Sacramento can expect another inch of rain from this latest storm. Leave the sprinklers off at least another week. Temps will dip down into the low 30s early in the week, so avoid planting tender seedlings (such as tomatoes). Concentrate on these tasks before or after this week’s rain:

* Fertilize roses, annual flowers and berries as spring growth begins to appear.

* Knock off aphids with a strong blast of water or some bug soap as soon as they appear.

* Pull weeds now! Don’t let them get started. Take a hoe and whack them as soon as they sprout.

* Prepare summer vegetable beds. Spade in compost and other amendments.

* Prune and fertilize spring-flowering shrubs after bloom.

* Feed camellias at the end of their bloom cycle. Pick up browned and fallen flowers to help corral blossom blight.

* Feed citrus trees, which are now in bloom and setting fruit.

To prevent sunburn and borer problems on young trees, paint the exposed portion of the trunk with diluted white latex (water-based) interior paint. Dilute the paint with an equal amount of cold water before application.

* Cut back and fertilize perennial herbs to encourage new growth.

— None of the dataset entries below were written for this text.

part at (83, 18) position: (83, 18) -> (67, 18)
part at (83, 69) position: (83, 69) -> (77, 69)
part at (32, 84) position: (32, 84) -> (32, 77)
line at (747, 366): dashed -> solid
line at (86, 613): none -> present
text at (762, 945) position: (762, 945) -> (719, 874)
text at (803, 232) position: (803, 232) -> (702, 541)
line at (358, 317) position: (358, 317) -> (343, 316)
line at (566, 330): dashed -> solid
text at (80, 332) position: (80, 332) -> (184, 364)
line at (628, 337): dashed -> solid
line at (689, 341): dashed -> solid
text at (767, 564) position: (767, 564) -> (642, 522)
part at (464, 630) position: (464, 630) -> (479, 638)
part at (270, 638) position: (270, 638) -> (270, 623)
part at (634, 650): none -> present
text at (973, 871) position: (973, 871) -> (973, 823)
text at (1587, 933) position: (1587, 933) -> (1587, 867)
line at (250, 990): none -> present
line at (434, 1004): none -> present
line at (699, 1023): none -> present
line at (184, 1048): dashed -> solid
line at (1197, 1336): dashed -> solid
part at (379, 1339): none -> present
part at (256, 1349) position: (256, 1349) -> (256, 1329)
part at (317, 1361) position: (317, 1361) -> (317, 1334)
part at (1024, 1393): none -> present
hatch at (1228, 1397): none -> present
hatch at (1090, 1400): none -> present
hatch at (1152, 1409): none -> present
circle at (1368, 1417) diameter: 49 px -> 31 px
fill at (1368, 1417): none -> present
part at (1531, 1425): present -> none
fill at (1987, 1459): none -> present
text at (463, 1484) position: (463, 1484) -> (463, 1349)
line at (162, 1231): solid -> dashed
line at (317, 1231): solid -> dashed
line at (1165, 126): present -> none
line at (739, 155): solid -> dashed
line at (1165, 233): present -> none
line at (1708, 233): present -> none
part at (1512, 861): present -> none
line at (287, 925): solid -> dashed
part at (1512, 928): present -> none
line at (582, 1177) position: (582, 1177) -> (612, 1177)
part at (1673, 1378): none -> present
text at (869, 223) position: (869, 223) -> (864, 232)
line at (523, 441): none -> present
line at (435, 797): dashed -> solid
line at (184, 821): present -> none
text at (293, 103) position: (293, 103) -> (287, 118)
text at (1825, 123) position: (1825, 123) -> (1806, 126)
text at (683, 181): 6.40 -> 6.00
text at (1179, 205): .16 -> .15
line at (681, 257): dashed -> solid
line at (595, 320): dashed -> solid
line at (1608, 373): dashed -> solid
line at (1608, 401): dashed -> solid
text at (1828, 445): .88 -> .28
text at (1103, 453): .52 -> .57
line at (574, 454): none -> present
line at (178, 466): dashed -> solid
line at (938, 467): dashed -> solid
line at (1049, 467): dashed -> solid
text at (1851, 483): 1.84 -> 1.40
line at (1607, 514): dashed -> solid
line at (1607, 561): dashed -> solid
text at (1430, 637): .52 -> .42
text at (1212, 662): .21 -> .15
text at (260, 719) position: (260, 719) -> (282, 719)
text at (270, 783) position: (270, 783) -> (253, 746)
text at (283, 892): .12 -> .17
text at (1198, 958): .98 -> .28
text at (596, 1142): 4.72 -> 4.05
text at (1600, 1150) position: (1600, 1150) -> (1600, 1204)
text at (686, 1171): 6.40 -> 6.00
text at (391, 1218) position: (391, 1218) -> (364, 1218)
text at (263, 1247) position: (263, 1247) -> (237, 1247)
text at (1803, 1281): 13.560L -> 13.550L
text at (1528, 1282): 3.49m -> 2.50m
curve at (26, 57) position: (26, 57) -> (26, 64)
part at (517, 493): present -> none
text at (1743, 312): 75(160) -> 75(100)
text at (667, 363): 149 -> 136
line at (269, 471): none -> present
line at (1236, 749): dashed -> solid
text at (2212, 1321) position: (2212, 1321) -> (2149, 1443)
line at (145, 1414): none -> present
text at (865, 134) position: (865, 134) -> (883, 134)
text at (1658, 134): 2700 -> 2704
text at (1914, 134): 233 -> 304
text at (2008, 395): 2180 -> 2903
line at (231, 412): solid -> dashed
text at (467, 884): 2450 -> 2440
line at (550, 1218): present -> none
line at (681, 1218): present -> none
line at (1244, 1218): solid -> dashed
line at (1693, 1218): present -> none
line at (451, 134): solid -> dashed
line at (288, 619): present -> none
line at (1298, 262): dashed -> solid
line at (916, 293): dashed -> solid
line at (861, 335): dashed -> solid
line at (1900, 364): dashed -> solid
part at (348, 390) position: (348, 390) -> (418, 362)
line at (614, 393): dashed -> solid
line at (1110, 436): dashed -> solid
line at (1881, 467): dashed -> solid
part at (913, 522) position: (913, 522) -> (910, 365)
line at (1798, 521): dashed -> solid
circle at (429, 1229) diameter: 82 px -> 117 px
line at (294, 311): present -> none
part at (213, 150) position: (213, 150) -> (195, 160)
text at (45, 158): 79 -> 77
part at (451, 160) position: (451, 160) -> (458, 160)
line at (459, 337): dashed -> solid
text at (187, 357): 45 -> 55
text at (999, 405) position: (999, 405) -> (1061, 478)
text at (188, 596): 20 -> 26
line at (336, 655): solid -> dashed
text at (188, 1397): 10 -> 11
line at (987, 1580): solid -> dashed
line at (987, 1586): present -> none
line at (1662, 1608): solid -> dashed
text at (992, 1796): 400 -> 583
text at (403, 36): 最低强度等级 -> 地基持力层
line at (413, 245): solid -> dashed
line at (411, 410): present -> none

* Seed and renovate the lawn (if you still have one). Feed cool-season grasses such as bent, blue, rye and fescue with a slow-release fertilizer. Check the irrigation system and perform maintenance. Make sure sprinkler heads are turned toward the lawn, not the sidewalk.

* In the vegetable garden, transplant lettuce and kale.

* Seed chard and beets directly into the ground.

* Plant summer bulbs, including gladiolus, tuberous begonias and callas. Also plant dahlia tubers.

* Shop for perennials. Many varieties are available in local nurseries and at plant events. They can be transplanted now while the weather remains relatively cool.